Fed wields strong influence on global financial conditions: Research
JACKSON HOLE, WYOMING: The US Federal Reserve's influence on economic conditions beyond US borders may be bigger than it thinks, according to research presented at the central bank's conference on Saturday.
The new paper, Mind The Gap In Sovereign Debt Markets, argues that Fed policy is a chief factor determining the cost and availability of the US dollar and Treasury bonds.
The research uses data on demand for Treasuries that would seem to refute Fed chair Jerome Powell's 2018 statement that "the role of US monetary policy" in setting the global market conditions that can help or hurt economic growth "is often exaggerated".
The Fed was raising rates back then, but last month, it cut borrowing costs for the first time in more than a decade to prevent a slowdown.
"There has been an active debate among policymakers about the spillovers of US monetary policy to the rest of the world," the paper said, citing Mr Powell's speech.
"Our analysis indicates that such spillovers are intrinsic to the mechanics of international credit and currency markets."
Investors respond directly to Fed policy, for instance reacting to higher rates by snapping up more US government bonds and raising the value of the dollar, according to the paper's authors, Professors Arvind Krishnamurthy and Hanno Lustig at Stanford University.
FLIGHT TO SAFE ASSETS
Strong desire to buy US assets to seek shelter from an uncertain world has been a key theme this year.

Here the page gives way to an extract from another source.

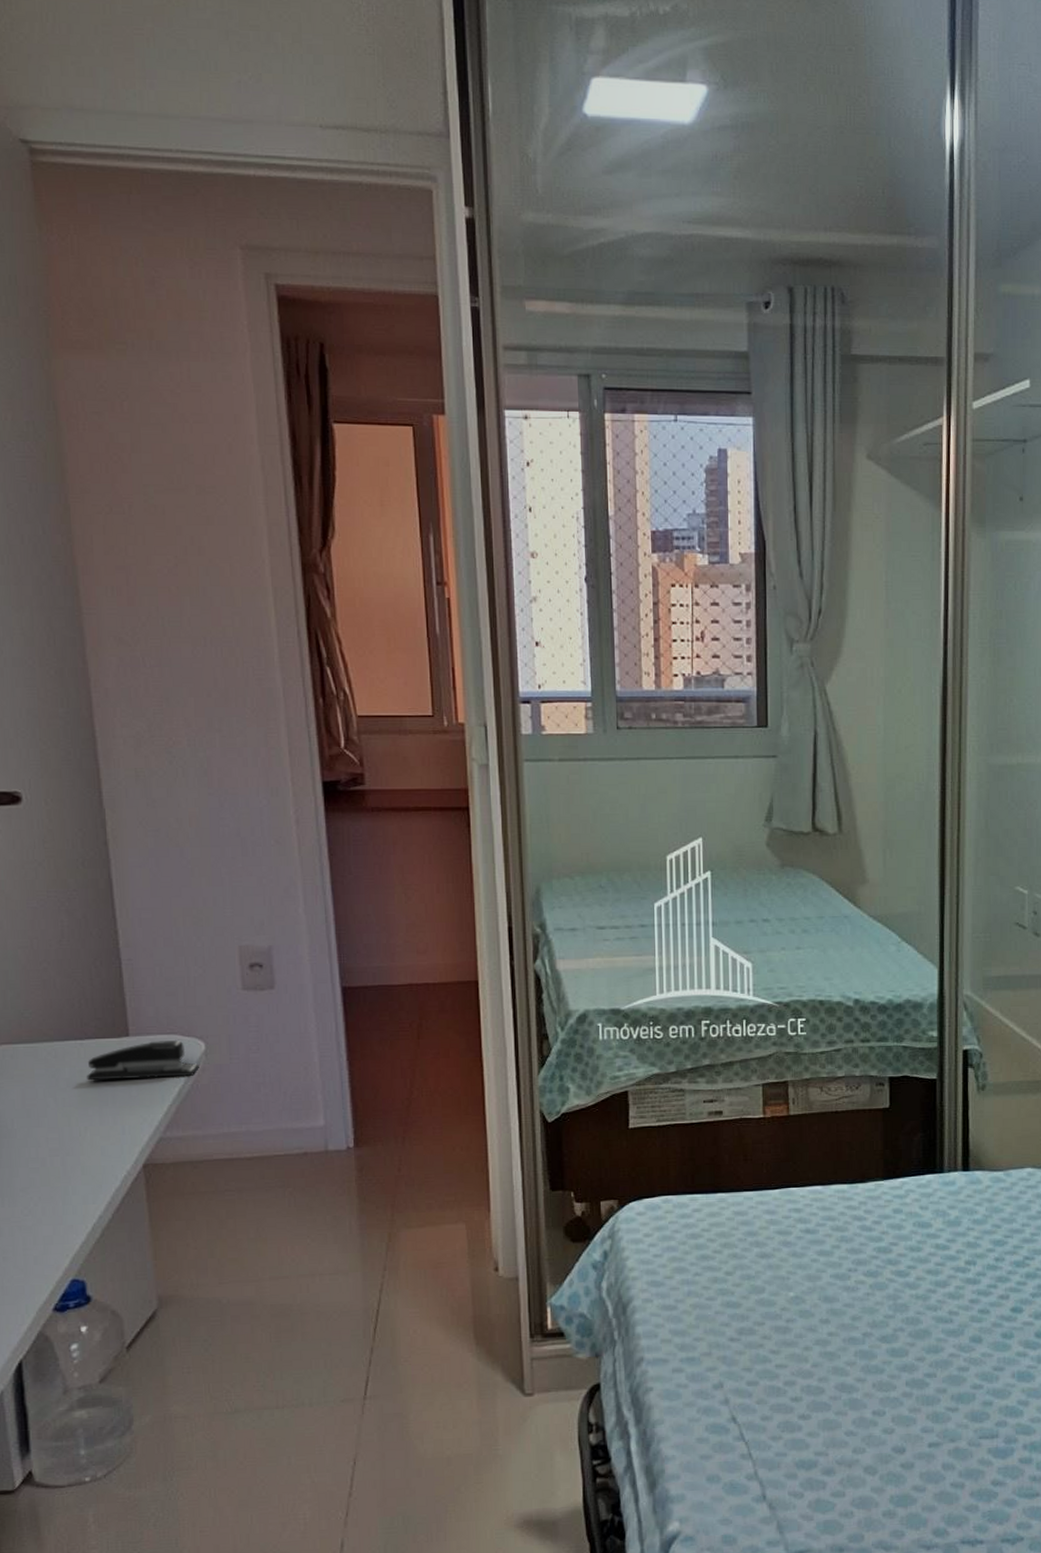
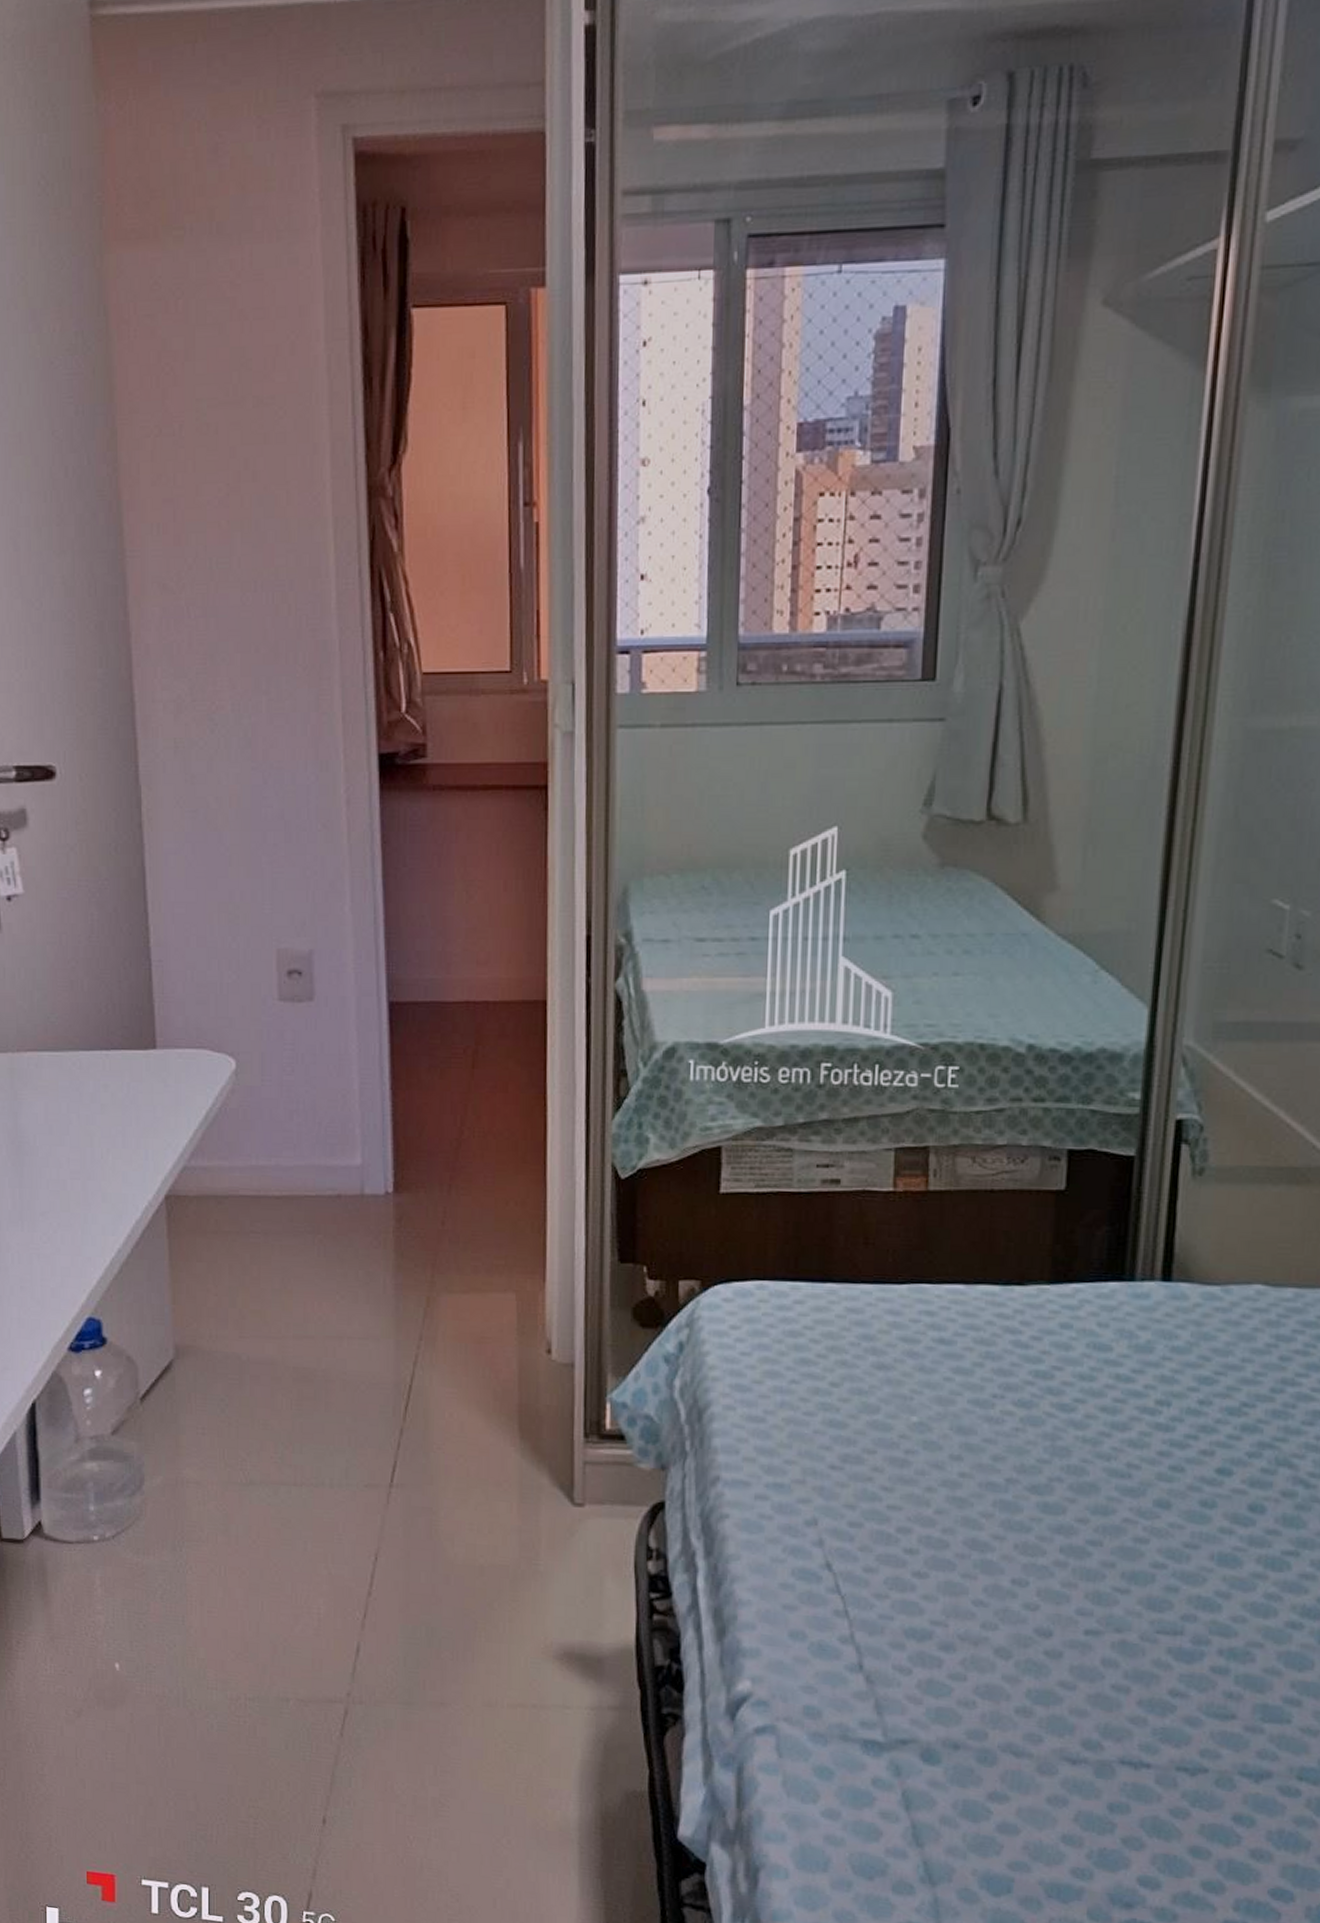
stapler: present [87,1039,199,1081] -> none [111,1055,229,1099]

The US-China trade war and a teetering global economy caused investors to gobble so many 30-year Treasury bonds in recent days that yields sank to a record-low 1.916 per cent.
Demand for safe-haven dollar assets has grown since the 2008 financial crisis and will only gain steam, the paper's authors conclude, despite frequent predictions that the greenback could lose ground to competing currencies.
Bank of England governor Mark Carney, speaking at the Fed retreat said the dollar's dominance increases risks to the rest of the world and central banks might need to join together to create their own replacement reserve currency.
While strong interest in Treasuries helps the US borrow at low rates, this is a double-edged sword. It allows Uncle Sam and American businesses to take on too much debt.
That, in turn, could set the stage for future downturns, the two professors wrote. Fed officials have also warned about record-high US corporate debt.
Foreign investors earn "exceptionally low returns" on their Treasury investments partly because their currencies decline during panics and because they tend to buy the bonds at times when they are in high demand, according to the two finance experts.
They said a dependence on US assets exposes those countries to risks that they cannot repay their debts if dollar-based assets are in short supply.